VOTRE CONSIGNE: Recopiez le compte rendu du colloque à partir de « Dans ce cadre, le » jusqu'à « jours de colloque. » inclus, en renommant « réseau » en « collectif ».

-------- EXTRAIT DU DOCUMENT --------

Dans ce cadre, le colloque a permis d’une part de faire un état du « réveil » français en littérature de jeunesse contemporaine du point de vue des animal studies, d’autre part d’amorcer la constitution d’un réseau de chercheurs et chercheuses travaillant sur une approche écopoétique en littérature de jeunesse. Trois axes de recherche, centrés sur trois mots clés, se sont ainsi retrouvés tout au long des deux jours de colloque.
A été premier le Positionnement des autrices et auteurs quant au militantisme animaliste et écologiste, à l’éthologie et à l’écologie animale, au spécisme et à l’antispécisme. C’est dans cet axe-là que s’est intégré la première session du 16 novembre avec « Élevage et captivité » : trois communications se sont succédées dans lesquelles Florence Gaiotti a abordé la représentation des zoos dans les albums pour enfants, Isabelle Olivier celle de l’élevage intensif des poules, et Aurore Labadie la mise en question des abattoirs dans le roman Jefferson. S’est inscrite également dans une forme de militantisme la session du 17 novembre consacrée à « Éthique et écologie » avec Guilaine Nselel Bomba à propos de l’album Very important tree, et Noureddine Fadily à propos des préoccupations écologiques dans trois œuvres, La Révolte, Sirocco Mission Kakapo et Flora vétérinaire. Enfin, le colloque s’est achevé sur cette approche engagée avec la session « éducation, éthique et stéréotypes » du vendredi après-midi, dans laquelle Seydou Konate a évoqué la transmission des valeurs éthiques dans la littérature de jeunesse ivoirienne, Rachel Deroy-Ringuette et Audrey Groleau ont présenté des critères destinés à sélectionner des albums ayant des enjeux environnementaux, là où Pascale Gossin a voulu montrer les stéréotypes associés aux animaux présents dans l’album C’est un livre.

-------- DONNÉES ENREGISTRÉES --------

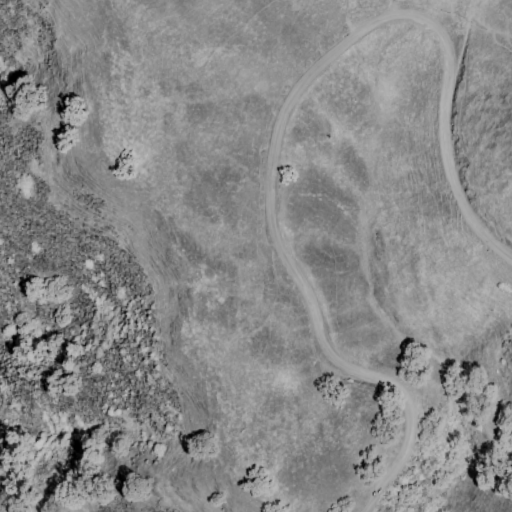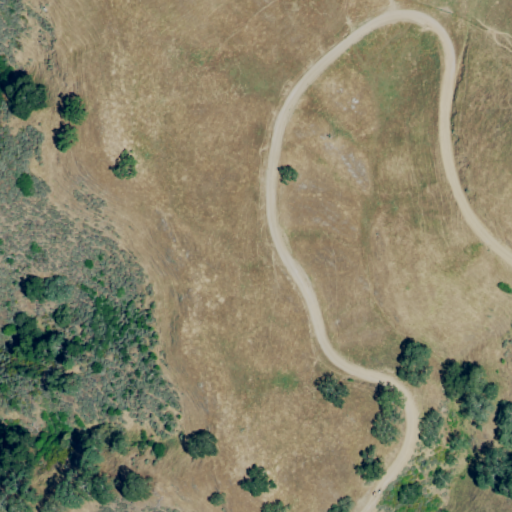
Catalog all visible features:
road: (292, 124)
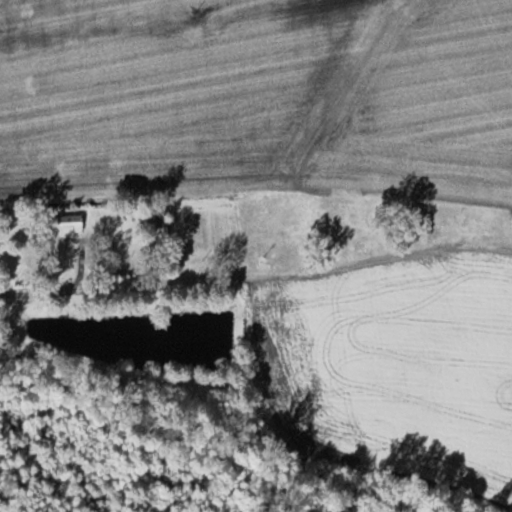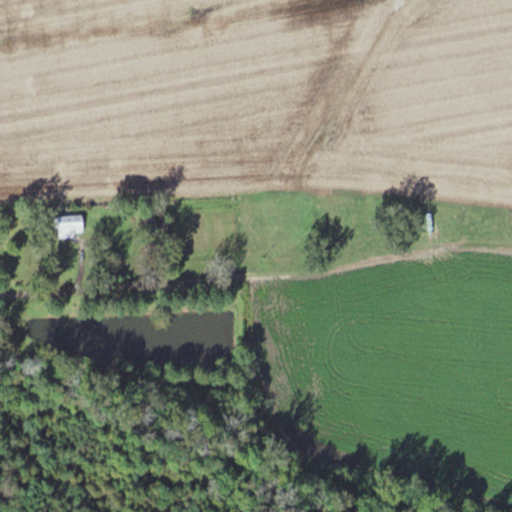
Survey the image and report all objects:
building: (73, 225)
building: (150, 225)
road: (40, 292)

--------
-------- DONNÉES ENREGISTRÉES --------

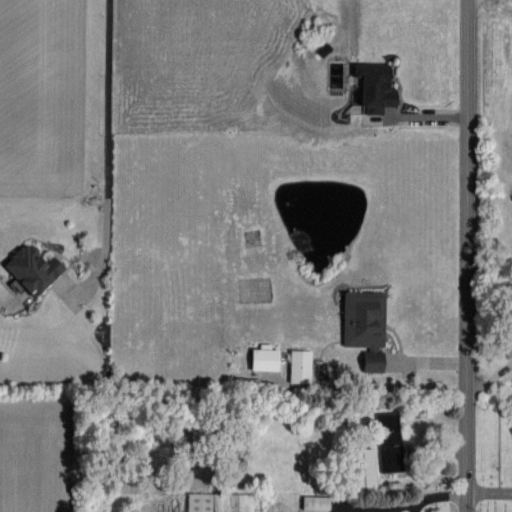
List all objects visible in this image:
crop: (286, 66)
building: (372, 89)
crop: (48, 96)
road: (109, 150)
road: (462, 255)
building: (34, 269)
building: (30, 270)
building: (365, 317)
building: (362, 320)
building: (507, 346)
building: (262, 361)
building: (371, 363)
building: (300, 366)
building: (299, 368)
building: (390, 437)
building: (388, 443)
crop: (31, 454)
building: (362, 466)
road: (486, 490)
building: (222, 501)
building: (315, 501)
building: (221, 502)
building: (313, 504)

--------

SOLUTION PROPOSÉE:
Dans ce cadre, le colloque a permis d’une part de faire un état du « réveil » français en littérature de jeunesse contemporaine du point de vue des animal studies, d’autre part d’amorcer la constitution d’un collectif de chercheurs et chercheuses travaillant sur une approche écopoétique en littérature de jeunesse. Trois axes de recherche, centrés sur trois mots clés, se sont ainsi retrouvés tout au long des deux jours de colloque.